WRITTEN TASK:
Can you rewrite the listing, starting at the line that contains "family: Ranunculaceae" and ending at the line that contains "class: Lecanoromycetes", with "common name" swapped for "vernacular name" and nothing else changed? Give only those lines.

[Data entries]
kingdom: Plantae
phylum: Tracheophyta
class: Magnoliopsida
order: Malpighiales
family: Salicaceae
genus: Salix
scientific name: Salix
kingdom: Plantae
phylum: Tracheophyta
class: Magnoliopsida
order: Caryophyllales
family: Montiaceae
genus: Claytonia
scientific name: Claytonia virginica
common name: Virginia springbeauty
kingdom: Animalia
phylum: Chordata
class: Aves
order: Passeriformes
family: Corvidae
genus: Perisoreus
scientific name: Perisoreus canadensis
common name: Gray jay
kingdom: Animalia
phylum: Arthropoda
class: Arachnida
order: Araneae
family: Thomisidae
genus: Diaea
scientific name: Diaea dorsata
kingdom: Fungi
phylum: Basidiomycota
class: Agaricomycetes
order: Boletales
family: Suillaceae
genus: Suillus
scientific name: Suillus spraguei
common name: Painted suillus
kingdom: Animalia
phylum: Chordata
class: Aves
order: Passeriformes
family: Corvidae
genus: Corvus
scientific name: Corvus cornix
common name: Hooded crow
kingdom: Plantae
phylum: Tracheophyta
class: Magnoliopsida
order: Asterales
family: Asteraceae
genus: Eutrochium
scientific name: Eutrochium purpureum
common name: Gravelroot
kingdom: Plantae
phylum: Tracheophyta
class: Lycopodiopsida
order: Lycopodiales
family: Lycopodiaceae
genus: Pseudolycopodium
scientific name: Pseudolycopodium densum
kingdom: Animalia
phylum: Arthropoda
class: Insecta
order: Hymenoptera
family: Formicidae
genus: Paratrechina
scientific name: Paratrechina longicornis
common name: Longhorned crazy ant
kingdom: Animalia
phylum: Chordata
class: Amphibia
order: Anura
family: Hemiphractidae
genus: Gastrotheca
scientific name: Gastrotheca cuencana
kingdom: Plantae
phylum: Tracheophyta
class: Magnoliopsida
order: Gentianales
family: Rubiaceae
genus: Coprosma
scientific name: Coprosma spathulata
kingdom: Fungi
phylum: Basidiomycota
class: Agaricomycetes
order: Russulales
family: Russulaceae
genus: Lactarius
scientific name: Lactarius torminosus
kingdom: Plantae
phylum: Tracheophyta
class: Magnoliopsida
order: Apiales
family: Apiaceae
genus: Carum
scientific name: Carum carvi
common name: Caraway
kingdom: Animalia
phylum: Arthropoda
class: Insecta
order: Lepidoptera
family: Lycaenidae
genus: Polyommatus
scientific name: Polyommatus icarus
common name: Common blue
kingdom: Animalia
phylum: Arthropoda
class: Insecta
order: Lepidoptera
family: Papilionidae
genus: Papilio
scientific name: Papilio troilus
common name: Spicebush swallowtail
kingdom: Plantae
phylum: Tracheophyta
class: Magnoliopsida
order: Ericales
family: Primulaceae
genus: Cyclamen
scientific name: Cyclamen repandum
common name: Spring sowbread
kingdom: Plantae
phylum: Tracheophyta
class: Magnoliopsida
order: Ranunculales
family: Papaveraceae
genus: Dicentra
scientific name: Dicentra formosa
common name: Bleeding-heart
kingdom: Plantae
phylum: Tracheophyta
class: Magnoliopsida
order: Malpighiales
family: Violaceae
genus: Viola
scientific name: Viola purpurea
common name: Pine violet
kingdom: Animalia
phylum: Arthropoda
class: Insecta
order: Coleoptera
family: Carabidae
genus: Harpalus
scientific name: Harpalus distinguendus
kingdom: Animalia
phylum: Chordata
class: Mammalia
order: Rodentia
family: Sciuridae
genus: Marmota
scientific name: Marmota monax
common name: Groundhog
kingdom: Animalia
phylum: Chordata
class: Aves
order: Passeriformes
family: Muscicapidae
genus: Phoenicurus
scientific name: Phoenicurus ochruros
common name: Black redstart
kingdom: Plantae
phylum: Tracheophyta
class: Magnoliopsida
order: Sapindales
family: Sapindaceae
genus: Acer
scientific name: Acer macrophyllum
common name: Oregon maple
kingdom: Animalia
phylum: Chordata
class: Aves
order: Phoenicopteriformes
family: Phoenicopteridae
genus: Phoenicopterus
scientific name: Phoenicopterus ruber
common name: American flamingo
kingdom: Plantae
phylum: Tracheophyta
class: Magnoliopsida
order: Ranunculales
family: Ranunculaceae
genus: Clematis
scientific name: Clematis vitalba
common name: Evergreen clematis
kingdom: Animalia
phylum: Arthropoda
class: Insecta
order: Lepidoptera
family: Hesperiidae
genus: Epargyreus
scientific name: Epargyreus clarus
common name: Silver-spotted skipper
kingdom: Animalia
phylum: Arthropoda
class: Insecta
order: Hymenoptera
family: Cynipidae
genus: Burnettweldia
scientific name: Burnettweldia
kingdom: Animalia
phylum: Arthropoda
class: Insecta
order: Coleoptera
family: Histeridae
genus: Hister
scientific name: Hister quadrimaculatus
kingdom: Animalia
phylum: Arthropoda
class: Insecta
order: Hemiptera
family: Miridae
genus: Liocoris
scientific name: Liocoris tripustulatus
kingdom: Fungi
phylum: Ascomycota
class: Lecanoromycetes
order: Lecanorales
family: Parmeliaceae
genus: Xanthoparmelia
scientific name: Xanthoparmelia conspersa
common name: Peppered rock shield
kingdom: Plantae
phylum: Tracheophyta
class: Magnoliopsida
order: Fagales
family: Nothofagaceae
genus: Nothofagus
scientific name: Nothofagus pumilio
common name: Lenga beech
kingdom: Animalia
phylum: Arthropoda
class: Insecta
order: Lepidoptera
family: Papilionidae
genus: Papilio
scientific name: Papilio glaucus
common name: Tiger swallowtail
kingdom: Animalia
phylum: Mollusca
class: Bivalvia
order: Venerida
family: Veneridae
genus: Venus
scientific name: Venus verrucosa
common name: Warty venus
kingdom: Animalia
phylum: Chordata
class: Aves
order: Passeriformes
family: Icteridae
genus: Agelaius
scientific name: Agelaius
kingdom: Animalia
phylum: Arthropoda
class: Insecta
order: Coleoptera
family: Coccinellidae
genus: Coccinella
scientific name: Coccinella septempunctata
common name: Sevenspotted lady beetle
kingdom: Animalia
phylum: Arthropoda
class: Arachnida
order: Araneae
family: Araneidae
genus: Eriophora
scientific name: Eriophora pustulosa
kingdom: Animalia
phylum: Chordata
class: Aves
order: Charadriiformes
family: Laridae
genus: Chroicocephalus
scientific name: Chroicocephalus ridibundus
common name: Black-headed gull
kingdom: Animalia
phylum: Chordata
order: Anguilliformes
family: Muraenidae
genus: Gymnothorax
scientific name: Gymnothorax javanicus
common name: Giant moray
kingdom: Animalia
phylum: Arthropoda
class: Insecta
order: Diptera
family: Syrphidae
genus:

THE RESULT:
family: Ranunculaceae
genus: Clematis
scientific name: Clematis vitalba
vernacular name: Evergreen clematis
kingdom: Animalia
phylum: Arthropoda
class: Insecta
order: Lepidoptera
family: Hesperiidae
genus: Epargyreus
scientific name: Epargyreus clarus
vernacular name: Silver-spotted skipper
kingdom: Animalia
phylum: Arthropoda
class: Insecta
order: Hymenoptera
family: Cynipidae
genus: Burnettweldia
scientific name: Burnettweldia
kingdom: Animalia
phylum: Arthropoda
class: Insecta
order: Coleoptera
family: Histeridae
genus: Hister
scientific name: Hister quadrimaculatus
kingdom: Animalia
phylum: Arthropoda
class: Insecta
order: Hemiptera
family: Miridae
genus: Liocoris
scientific name: Liocoris tripustulatus
kingdom: Fungi
phylum: Ascomycota
class: Lecanoromycetes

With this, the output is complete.